**TO-DO ITEM**
Would you retype every record below exactly as written?

════════════════════

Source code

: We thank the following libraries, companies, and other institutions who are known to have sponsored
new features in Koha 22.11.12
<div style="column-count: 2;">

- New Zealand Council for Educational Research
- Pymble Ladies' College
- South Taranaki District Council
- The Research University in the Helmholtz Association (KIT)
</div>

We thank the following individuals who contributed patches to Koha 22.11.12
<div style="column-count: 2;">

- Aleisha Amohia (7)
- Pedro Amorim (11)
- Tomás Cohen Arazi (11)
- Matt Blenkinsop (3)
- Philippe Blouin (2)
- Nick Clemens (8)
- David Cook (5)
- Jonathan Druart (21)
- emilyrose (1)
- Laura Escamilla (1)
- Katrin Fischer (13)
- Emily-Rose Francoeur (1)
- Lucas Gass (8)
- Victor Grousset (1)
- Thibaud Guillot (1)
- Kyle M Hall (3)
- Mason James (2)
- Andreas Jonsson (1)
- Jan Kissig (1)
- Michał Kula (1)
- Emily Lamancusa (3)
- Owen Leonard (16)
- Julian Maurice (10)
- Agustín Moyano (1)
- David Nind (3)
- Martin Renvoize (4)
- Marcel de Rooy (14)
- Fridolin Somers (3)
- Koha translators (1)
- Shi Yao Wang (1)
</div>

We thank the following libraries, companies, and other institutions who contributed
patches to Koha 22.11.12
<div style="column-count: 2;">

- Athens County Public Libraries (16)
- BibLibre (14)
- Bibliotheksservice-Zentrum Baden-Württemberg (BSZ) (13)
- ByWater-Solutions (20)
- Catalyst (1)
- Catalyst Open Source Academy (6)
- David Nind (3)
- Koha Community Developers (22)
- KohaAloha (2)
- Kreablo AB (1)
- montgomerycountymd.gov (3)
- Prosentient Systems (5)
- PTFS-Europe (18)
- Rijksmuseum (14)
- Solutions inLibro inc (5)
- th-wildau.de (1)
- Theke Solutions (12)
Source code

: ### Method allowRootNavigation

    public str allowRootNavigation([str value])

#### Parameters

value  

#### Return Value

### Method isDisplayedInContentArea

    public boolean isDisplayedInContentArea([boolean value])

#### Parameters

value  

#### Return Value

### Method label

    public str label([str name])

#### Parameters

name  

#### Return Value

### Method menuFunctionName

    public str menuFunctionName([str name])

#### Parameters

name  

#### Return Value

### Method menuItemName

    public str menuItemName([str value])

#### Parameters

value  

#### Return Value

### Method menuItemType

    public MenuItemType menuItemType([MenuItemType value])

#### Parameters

════════════════════

**EXERCISE RESULT**
Source code

: We thank the following libraries, companies, and other institutions who are known to have sponsored
new features in Koha 22.11.12
<div style="column-count: 2;">

- New Zealand Council for Educational Research
- Pymble Ladies' College
- South Taranaki District Council
- The Research University in the Helmholtz Association (KIT)
</div>

We thank the following individuals who contributed patches to Koha 22.11.12
<div style="column-count: 2;">

- Aleisha Amohia (7)
- Pedro Amorim (11)
- Tomás Cohen Arazi (11)
- Matt Blenkinsop (3)
- Philippe Blouin (2)
- Nick Clemens (8)
- David Cook (5)
- Jonathan Druart (21)
- emilyrose (1)
- Laura Escamilla (1)
- Katrin Fischer (13)
- Emily-Rose Francoeur (1)
- Lucas Gass (8)
- Victor Grousset (1)
- Thibaud Guillot (1)
- Kyle M Hall (3)
- Mason James (2)
- Andreas Jonsson (1)
- Jan Kissig (1)
- Michał Kula (1)
- Emily Lamancusa (3)
- Owen Leonard (16)
- Julian Maurice (10)
- Agustín Moyano (1)
- David Nind (3)
- Martin Renvoize (4)
- Marcel de Rooy (14)
- Fridolin Somers (3)
- Koha translators (1)
- Shi Yao Wang (1)
</div>

We thank the following libraries, companies, and other institutions who contributed
patches to Koha 22.11.12
<div style="column-count: 2;">

- Athens County Public Libraries (16)
- BibLibre (14)
- Bibliotheksservice-Zentrum Baden-Württemberg (BSZ) (13)
- ByWater-Solutions (20)
- Catalyst (1)
- Catalyst Open Source Academy (6)
- David Nind (3)
- Koha Community Developers (22)
- KohaAloha (2)
- Kreablo AB (1)
- montgomerycountymd.gov (3)
- Prosentient Systems (5)
- PTFS-Europe (18)
- Rijksmuseum (14)
- Solutions inLibro inc (5)
- th-wildau.de (1)
- Theke Solutions (12)
Source code

: ### Method allowRootNavigation

    public str allowRootNavigation([str value])

#### Parameters

value  

#### Return Value

### Method isDisplayedInContentArea

    public boolean isDisplayedInContentArea([boolean value])

#### Parameters

value  

#### Return Value

### Method label

    public str label([str name])

#### Parameters

name  

#### Return Value

### Method menuFunctionName

    public str menuFunctionName([str name])

#### Parameters

name  

#### Return Value

### Method menuItemName

    public str menuItemName([str value])

#### Parameters

value  

#### Return Value

### Method menuItemType

    public MenuItemType menuItemType([MenuItemType value])

#### Parameters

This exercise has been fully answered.